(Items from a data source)
.....
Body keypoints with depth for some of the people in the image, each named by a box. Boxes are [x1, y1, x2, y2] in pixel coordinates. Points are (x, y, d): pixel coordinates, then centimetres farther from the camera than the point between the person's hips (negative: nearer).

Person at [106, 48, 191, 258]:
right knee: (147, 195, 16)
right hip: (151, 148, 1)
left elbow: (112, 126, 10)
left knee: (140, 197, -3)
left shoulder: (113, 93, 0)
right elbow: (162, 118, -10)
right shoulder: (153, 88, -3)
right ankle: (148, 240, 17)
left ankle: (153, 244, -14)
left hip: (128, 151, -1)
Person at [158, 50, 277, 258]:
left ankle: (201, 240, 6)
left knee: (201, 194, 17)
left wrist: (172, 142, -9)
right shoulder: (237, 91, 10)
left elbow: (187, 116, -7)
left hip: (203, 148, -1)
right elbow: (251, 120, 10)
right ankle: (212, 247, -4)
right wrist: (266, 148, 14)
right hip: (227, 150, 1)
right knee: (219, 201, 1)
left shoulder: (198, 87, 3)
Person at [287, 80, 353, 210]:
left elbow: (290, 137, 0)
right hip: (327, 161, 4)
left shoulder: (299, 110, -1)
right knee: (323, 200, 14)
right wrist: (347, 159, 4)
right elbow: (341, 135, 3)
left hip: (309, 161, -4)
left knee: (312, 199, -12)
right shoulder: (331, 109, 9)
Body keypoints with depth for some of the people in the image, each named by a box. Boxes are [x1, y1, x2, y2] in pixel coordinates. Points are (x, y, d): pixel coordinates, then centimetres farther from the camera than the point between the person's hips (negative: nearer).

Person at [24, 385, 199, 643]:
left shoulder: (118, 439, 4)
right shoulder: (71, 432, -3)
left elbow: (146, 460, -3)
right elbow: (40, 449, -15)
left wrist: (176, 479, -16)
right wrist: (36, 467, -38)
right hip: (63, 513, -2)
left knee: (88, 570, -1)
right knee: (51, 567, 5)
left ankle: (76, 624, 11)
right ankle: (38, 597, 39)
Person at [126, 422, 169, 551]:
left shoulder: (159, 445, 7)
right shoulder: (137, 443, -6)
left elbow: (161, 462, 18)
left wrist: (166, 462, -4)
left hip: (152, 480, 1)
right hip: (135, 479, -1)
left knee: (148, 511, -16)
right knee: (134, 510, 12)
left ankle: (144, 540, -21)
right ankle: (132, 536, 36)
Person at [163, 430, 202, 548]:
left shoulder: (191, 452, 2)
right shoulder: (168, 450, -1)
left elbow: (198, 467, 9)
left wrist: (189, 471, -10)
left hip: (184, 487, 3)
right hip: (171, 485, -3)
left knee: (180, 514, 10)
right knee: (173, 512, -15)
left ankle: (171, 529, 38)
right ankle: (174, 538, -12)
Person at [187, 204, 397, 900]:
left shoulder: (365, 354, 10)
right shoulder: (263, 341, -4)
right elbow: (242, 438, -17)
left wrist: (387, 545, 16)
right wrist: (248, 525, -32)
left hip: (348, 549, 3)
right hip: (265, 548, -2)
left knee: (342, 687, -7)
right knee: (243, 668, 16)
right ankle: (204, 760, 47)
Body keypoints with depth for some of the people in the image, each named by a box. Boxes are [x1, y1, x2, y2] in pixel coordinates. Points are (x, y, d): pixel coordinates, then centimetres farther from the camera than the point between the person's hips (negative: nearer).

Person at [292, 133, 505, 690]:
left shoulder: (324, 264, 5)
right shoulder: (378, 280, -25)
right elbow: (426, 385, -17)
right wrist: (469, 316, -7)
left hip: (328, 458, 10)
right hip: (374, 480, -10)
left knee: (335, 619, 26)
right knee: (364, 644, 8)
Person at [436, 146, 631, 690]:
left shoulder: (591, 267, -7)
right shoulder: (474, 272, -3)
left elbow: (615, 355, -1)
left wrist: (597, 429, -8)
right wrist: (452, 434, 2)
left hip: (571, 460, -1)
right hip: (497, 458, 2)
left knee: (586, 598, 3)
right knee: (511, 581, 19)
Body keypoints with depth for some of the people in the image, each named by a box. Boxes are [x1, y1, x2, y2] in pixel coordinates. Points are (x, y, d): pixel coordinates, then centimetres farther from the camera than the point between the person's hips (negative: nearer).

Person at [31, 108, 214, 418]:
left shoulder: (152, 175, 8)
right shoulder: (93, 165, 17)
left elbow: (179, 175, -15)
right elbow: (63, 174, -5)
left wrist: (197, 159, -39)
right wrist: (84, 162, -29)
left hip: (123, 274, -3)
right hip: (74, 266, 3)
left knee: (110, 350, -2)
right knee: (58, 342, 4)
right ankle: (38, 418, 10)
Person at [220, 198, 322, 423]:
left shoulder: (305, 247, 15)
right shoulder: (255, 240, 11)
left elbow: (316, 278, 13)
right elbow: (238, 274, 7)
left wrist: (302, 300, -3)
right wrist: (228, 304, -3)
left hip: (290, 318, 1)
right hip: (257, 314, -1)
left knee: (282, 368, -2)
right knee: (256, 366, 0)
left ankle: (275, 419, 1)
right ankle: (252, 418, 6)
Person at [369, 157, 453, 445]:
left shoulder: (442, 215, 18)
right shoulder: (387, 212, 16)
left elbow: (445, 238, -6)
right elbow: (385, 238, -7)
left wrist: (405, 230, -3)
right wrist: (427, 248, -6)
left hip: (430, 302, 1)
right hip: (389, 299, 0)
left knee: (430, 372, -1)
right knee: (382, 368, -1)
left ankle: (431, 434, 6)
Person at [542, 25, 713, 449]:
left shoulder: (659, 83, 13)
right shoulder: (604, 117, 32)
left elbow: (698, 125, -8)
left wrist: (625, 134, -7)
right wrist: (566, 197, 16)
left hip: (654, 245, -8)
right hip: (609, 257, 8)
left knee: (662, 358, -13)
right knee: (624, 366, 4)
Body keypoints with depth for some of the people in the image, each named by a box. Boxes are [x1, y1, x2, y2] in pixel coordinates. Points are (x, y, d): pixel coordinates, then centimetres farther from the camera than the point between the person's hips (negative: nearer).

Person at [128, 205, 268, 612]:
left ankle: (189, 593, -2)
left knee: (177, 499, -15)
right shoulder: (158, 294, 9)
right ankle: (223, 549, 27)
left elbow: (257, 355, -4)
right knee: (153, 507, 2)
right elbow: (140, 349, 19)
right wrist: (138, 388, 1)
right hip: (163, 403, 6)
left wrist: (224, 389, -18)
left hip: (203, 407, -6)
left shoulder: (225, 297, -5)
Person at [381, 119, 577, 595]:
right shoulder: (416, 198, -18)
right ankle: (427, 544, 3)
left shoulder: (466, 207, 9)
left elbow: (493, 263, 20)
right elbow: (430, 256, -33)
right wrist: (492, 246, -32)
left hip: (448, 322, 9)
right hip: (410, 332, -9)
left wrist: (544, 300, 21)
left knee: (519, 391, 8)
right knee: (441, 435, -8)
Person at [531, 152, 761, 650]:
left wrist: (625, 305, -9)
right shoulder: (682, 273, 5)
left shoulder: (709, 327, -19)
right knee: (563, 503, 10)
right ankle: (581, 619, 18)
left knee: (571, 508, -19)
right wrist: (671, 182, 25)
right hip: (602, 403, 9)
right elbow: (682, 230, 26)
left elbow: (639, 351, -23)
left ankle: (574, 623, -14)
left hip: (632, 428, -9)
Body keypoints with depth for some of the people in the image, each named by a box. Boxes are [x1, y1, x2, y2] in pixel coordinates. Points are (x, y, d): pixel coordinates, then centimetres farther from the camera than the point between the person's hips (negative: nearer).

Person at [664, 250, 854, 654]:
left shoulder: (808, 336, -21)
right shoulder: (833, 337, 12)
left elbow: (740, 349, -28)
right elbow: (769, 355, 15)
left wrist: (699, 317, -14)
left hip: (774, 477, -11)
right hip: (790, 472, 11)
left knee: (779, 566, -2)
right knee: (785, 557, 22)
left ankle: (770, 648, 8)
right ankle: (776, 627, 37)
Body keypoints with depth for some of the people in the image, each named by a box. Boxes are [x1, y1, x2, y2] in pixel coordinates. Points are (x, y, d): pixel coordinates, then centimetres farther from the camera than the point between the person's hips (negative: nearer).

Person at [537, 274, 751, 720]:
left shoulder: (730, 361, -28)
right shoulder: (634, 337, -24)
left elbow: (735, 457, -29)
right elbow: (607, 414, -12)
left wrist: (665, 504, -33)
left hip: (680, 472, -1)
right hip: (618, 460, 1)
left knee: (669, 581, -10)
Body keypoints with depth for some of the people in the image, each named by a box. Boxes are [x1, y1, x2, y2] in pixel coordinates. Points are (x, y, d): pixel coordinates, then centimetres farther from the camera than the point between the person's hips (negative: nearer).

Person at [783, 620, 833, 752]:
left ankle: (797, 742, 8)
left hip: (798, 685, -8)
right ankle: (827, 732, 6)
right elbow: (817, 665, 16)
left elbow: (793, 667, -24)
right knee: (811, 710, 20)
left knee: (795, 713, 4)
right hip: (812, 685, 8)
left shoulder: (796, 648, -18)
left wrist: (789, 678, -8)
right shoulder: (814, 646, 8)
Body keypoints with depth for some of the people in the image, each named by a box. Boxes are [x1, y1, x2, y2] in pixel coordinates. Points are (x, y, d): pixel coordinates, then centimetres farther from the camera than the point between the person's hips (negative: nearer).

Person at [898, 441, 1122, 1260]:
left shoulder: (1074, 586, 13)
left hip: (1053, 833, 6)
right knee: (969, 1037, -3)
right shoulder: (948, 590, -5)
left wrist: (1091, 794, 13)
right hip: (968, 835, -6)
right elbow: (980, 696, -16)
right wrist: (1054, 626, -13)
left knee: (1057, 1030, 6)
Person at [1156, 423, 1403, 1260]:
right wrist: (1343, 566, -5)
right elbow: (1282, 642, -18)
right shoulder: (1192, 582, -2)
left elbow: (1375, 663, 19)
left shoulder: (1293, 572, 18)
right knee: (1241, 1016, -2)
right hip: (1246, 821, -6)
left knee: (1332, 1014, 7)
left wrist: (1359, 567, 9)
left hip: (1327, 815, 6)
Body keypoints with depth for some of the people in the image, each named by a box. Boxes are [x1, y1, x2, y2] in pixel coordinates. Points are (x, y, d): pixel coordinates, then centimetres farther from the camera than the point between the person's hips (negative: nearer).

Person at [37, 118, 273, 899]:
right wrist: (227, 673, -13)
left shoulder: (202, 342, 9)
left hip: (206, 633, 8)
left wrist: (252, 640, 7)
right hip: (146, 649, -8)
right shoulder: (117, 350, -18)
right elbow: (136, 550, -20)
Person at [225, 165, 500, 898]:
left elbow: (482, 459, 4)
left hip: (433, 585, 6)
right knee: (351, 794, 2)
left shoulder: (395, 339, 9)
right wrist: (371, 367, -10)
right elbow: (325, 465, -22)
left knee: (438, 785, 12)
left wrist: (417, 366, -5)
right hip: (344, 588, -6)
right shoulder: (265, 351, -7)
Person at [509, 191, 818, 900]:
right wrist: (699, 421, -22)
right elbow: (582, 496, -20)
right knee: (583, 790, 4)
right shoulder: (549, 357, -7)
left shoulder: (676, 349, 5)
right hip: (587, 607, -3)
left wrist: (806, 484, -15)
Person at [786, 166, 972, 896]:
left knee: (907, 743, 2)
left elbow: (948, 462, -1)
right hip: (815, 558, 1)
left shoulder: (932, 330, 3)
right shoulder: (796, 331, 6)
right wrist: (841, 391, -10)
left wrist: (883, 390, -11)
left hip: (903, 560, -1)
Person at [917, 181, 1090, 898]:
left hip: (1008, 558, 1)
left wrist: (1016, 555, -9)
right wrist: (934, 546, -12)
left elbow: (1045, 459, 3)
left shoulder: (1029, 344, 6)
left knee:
.....
» **What you will do**
Copy out verbatim the part of the material that runs from its start through the line containing "right shoulder: (331, 109, 9)", including that line.

» **Written response**
Body keypoints with depth for some of the people in the image, each named by a box. Boxes are [x1, y1, x2, y2] in pixel coordinates. Points are (x, y, d): pixel coordinates, then centimetres farther from the camera than the point between the person's hips (negative: nearer).

Person at [106, 48, 191, 258]:
right knee: (147, 195, 16)
right hip: (151, 148, 1)
left elbow: (112, 126, 10)
left knee: (140, 197, -3)
left shoulder: (113, 93, 0)
right elbow: (162, 118, -10)
right shoulder: (153, 88, -3)
right ankle: (148, 240, 17)
left ankle: (153, 244, -14)
left hip: (128, 151, -1)
Person at [158, 50, 277, 258]:
left ankle: (201, 240, 6)
left knee: (201, 194, 17)
left wrist: (172, 142, -9)
right shoulder: (237, 91, 10)
left elbow: (187, 116, -7)
left hip: (203, 148, -1)
right elbow: (251, 120, 10)
right ankle: (212, 247, -4)
right wrist: (266, 148, 14)
right hip: (227, 150, 1)
right knee: (219, 201, 1)
left shoulder: (198, 87, 3)
Person at [287, 80, 353, 210]:
left elbow: (290, 137, 0)
right hip: (327, 161, 4)
left shoulder: (299, 110, -1)
right knee: (323, 200, 14)
right wrist: (347, 159, 4)
right elbow: (341, 135, 3)
left hip: (309, 161, -4)
left knee: (312, 199, -12)
right shoulder: (331, 109, 9)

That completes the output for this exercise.